The jury system “does not exclude individuals with experiences similar to the issues at trial when those individuals can serve fairly and impartially,” she wrote, and the question at hand was whether he “[had] the ability to decide the case based only on the evidence presented in court, not extraneous information, and without bias.”
When questioned under oath at the hearing, the juror answered questions “frankly and honestly, even when the answers he gave were the cause of personal embarrassment and regret,” she continued, via AP.
“His tone, demeanor, and responsiveness gave no indication of false testimony.”

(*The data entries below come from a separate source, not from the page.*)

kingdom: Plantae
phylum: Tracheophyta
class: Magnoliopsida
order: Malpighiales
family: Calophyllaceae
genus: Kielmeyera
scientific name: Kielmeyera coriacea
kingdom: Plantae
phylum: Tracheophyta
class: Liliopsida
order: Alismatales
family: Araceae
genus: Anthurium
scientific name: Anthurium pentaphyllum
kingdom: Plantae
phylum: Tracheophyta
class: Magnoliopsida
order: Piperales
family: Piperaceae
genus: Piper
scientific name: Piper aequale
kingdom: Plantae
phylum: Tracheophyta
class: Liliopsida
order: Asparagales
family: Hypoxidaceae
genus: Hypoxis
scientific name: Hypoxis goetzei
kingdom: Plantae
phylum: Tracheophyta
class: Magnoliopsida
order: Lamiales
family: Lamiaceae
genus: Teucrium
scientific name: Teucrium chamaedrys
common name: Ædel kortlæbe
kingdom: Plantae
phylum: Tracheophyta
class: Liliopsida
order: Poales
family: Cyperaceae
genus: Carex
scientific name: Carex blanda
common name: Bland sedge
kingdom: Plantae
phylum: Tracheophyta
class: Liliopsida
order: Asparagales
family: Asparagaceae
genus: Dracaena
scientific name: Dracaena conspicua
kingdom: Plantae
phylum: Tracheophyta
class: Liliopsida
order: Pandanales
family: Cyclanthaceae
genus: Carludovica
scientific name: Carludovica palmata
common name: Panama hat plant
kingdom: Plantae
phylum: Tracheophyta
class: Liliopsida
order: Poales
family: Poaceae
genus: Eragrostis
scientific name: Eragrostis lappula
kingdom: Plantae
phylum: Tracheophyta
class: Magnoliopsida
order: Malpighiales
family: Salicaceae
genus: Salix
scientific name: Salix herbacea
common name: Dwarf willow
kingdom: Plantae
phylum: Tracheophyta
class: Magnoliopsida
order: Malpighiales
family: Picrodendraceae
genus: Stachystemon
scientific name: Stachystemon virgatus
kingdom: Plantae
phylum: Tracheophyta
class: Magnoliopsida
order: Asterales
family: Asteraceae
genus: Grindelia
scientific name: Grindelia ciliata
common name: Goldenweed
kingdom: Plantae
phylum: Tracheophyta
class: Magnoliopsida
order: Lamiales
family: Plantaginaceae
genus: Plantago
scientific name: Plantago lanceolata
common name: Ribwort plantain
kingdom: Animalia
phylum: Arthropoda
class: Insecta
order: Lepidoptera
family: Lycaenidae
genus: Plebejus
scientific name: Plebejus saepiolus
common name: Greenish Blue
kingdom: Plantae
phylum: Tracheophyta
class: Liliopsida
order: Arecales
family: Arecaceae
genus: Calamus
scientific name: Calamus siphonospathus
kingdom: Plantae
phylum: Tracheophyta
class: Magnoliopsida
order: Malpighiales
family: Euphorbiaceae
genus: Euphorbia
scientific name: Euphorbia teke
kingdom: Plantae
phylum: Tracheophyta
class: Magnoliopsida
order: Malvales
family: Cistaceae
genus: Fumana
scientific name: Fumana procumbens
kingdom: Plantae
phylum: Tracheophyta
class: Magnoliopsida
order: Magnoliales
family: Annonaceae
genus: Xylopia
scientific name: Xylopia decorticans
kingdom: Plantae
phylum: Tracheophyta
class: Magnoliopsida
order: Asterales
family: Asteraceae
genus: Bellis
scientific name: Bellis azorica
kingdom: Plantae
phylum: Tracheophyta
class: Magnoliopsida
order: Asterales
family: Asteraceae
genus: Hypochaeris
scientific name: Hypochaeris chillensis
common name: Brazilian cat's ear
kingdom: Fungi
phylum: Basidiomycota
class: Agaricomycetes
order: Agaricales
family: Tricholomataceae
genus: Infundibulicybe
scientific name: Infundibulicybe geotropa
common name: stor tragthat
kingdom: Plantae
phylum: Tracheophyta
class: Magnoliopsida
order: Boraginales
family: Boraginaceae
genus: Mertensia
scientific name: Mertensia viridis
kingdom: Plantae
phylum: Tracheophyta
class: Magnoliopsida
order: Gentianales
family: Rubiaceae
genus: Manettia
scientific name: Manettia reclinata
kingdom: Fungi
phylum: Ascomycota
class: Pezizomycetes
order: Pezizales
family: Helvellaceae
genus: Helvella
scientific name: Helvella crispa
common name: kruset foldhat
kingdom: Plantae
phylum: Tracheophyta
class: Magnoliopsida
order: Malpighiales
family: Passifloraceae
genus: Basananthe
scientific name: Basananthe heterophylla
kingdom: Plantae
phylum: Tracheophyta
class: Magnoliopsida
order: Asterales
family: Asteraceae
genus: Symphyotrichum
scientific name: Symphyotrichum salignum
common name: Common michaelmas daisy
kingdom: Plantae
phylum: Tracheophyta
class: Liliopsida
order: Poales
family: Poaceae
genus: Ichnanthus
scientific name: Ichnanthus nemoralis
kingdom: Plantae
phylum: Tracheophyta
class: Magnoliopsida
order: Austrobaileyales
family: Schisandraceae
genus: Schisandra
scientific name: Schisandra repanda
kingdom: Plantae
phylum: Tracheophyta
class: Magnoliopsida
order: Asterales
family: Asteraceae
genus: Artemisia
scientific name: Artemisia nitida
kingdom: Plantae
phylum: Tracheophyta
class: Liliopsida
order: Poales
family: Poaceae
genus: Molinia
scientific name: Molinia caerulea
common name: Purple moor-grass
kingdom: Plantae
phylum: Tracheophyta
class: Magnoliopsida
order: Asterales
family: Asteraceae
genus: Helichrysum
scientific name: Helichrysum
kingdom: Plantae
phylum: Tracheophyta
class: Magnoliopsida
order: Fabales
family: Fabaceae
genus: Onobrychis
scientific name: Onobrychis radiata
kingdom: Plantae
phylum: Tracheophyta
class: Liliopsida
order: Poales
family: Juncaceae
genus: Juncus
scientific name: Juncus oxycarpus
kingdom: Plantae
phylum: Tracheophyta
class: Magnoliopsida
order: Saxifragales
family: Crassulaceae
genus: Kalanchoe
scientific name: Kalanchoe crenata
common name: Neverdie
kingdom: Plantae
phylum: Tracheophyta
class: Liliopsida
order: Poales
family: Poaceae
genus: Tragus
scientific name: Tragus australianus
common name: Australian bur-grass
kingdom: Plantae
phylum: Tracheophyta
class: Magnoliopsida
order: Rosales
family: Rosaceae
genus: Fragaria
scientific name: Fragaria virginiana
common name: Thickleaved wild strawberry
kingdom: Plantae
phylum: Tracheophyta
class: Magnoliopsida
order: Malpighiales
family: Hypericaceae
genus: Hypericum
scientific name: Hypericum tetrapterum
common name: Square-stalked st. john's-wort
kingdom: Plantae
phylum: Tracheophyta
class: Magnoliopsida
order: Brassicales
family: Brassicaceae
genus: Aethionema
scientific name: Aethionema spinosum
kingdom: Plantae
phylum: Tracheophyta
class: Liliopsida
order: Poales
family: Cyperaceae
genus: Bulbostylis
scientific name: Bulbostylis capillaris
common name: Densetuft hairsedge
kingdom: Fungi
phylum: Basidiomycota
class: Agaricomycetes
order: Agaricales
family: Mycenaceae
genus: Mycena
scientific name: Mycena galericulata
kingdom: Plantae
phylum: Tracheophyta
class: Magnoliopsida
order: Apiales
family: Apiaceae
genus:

“The court further concludes that Juror 50 harbored no bias toward the defendant and could serve as a fair and impartial juror,” Nathan wrote, via BBC.
“Juror 50 does not consider himself a victim and does not let his past define him,” Todd Spodek, the juror’s lawyer, said in a statement, via NYT.
“He listened to the evidence and was fair and impartial.
“This is what justice requires, not more.”
Maxwell’s lawyers objected to the court denying Maxwell a new trial, and not being able to question the juror during the hearing.
“This strong issue, among many other issues, will be presented to the Court of Appeals and we are optimistic about Ms. Maxwell’s success on appeal,” Maxwell’s lawyer Bobbi Sternheim said.
Maxwell was found guilty on December 29, 2021, on five of six counts, after she trafficked young girls for billionaire and convicted sex offender Jeffrey Epstein.
After her failed attempts at getting a new trial, Maxwell’s only hope left of a reduced sentence would be to cooperate with prosecutors and reveal the names of other accomplices in Epstein’s sex trafficking ring.